EXTRACT BAD: But something has happened in the usually smooth communication between dispatch center, aircraft and hospital. No ambulance pulls up to the helicopter. Reece and Helfrich wait. They wait. The pilots radio the dispatcher that they’ve arrived with a critically injured soldier. Reece and Helfrich, helmeted and inaudible, gesture wildly to people outside the emergency room door to come over. Two other patients have also recently arrived. But that’s not the problem. There’s an available ambulance 100 yards away. But it doesn’t move.

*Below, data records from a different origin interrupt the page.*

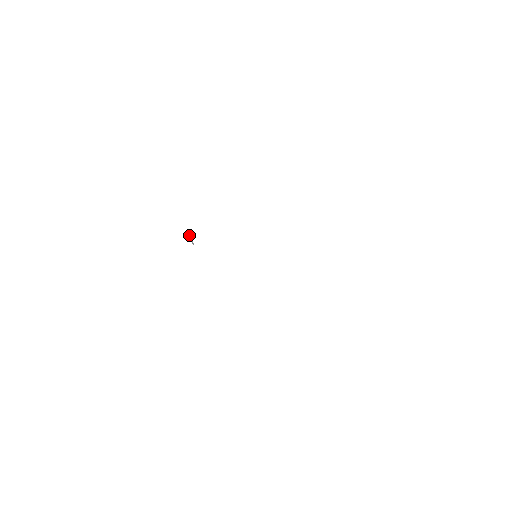
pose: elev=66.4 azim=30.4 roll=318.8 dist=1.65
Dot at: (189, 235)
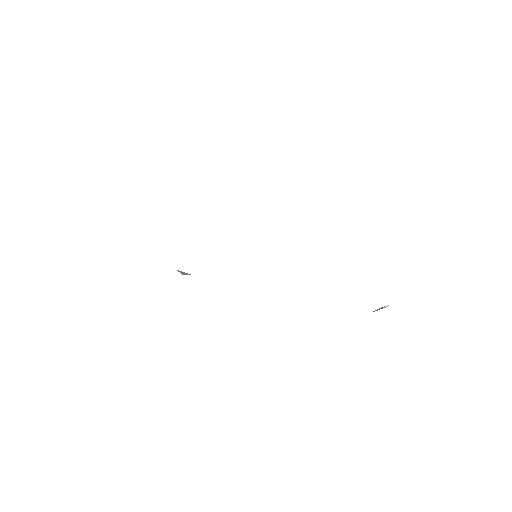
Dot at: occluded
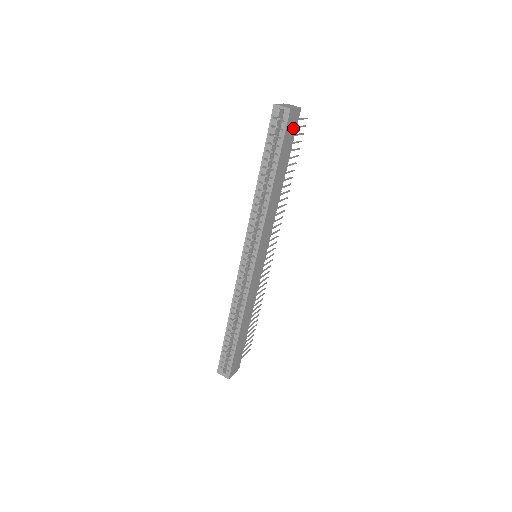
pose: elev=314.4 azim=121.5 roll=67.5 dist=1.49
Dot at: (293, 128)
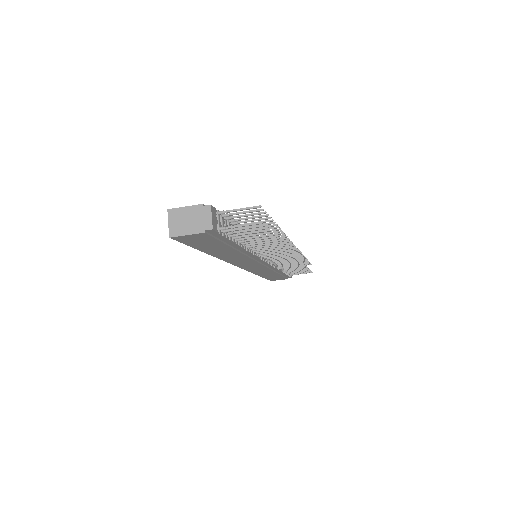
Dot at: (206, 238)
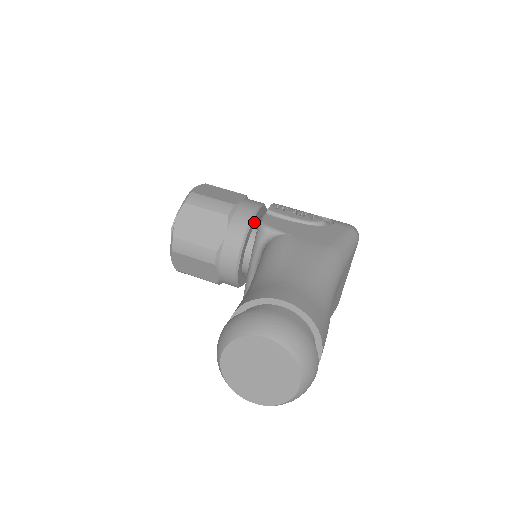
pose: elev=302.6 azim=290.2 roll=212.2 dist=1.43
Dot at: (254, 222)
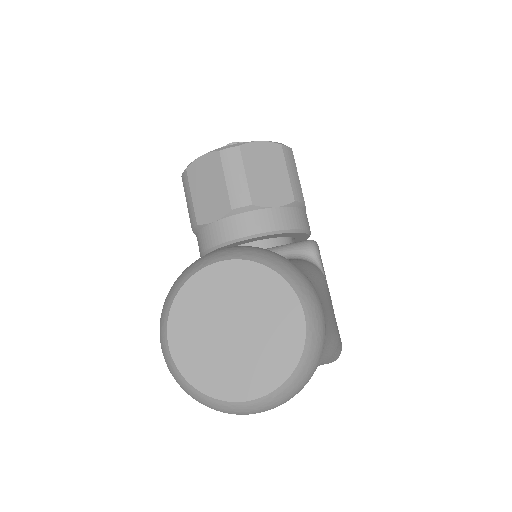
Dot at: (295, 235)
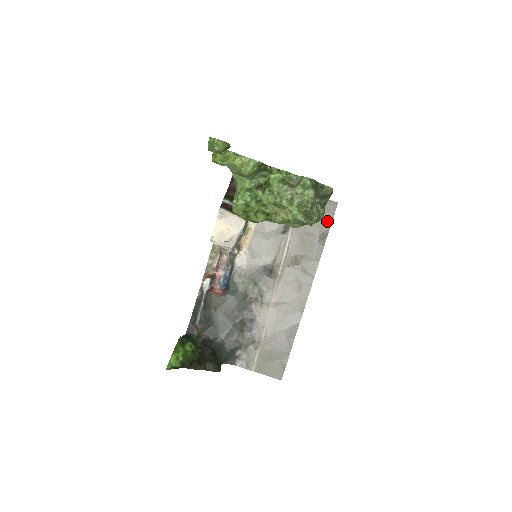
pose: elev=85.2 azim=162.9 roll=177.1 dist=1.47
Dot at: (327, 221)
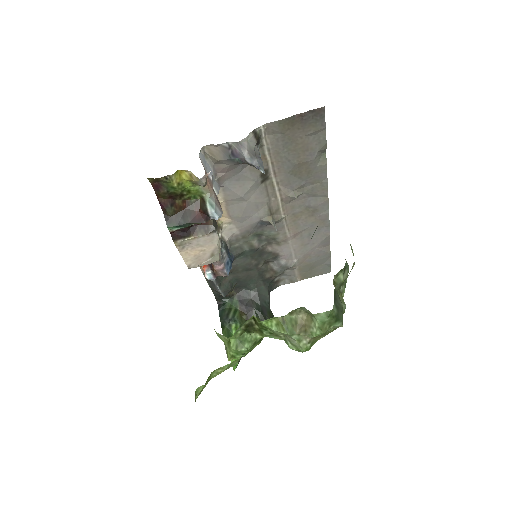
Dot at: (318, 136)
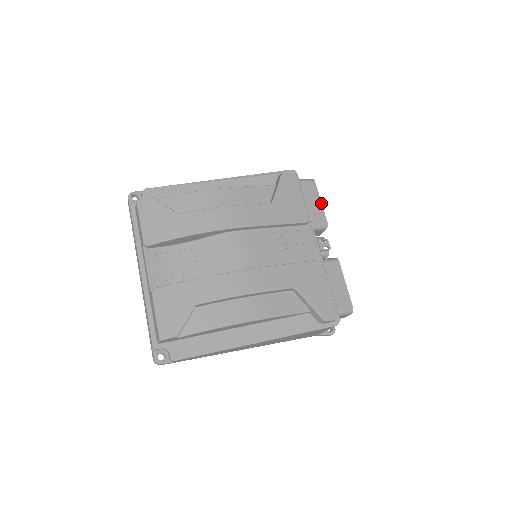
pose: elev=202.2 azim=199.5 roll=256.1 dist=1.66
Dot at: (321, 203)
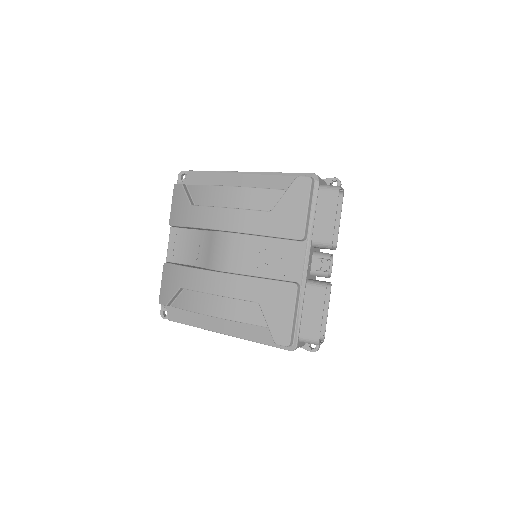
Dot at: (335, 219)
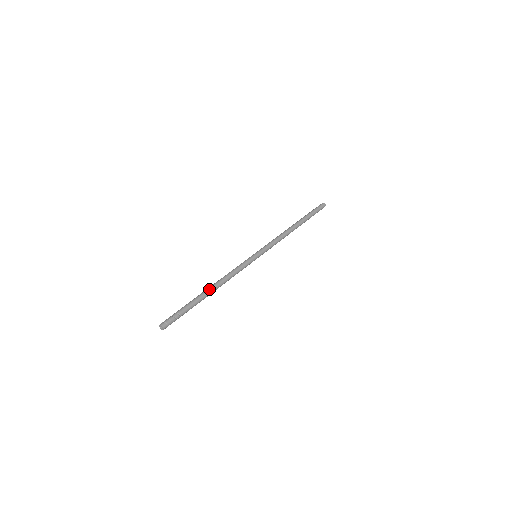
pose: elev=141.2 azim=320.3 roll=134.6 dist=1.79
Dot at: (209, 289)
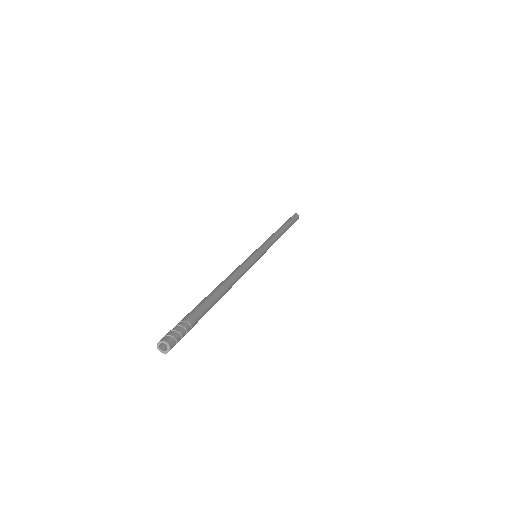
Dot at: (217, 288)
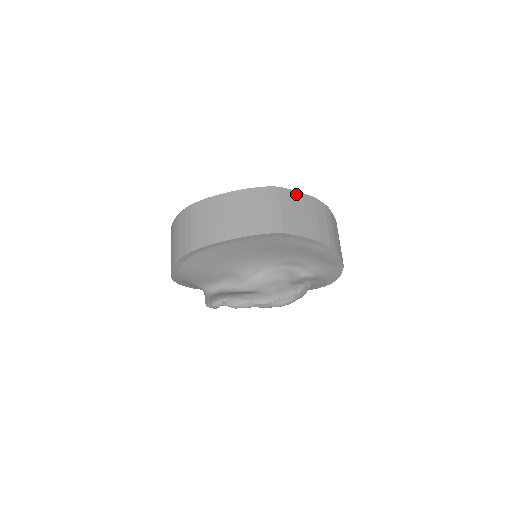
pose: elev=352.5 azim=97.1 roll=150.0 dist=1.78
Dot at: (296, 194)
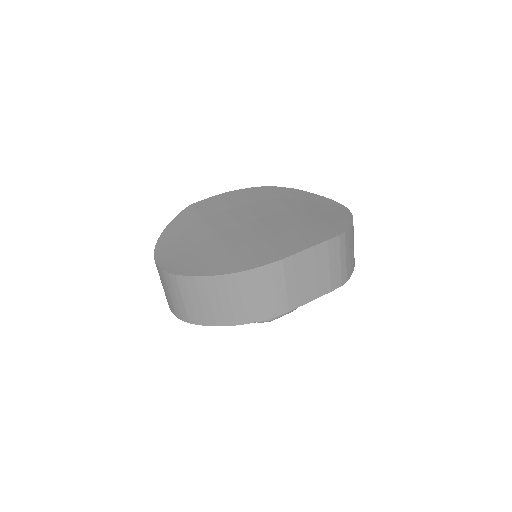
Dot at: (304, 254)
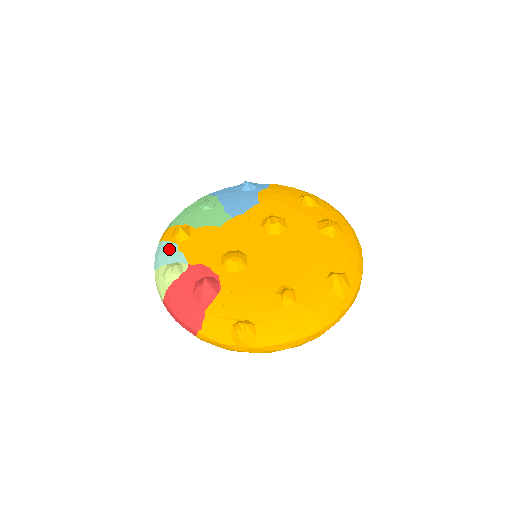
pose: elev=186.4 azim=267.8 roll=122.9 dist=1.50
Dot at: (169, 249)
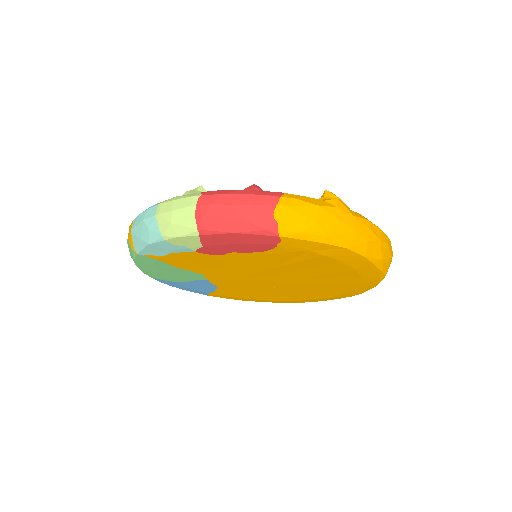
Dot at: occluded
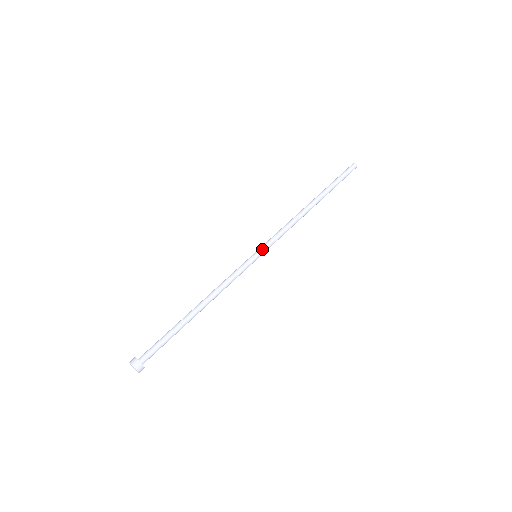
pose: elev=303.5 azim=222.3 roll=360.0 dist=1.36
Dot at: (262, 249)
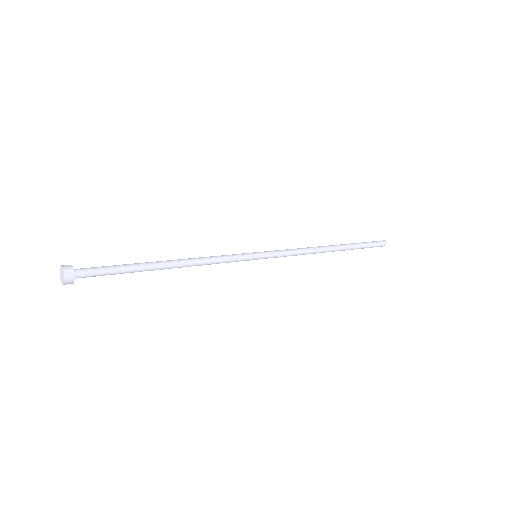
Dot at: (266, 254)
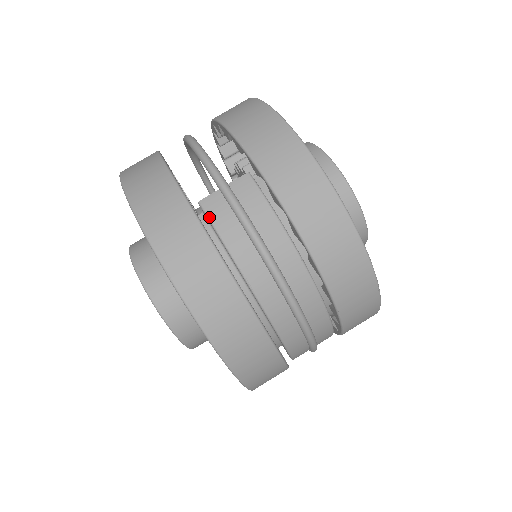
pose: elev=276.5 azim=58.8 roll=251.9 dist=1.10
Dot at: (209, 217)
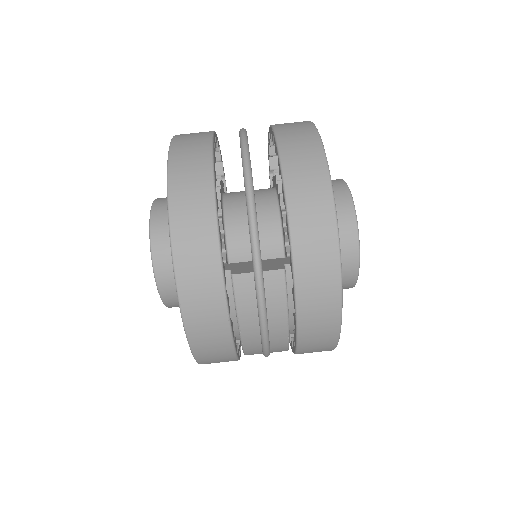
Dot at: (235, 292)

Phi Beta Iota: What has been done in TACTICAL combat medicine in the ten years of constant war has been nothing short of sensational and inspiring. NOTE that it is not just technology, but HUMAN enhancement. This has NOT characterized the rest of the US military nor the rest of the US Government which has the added disadvantage of not having the funding nor the education-intelligence-research mindset needed to enter the 21st Century.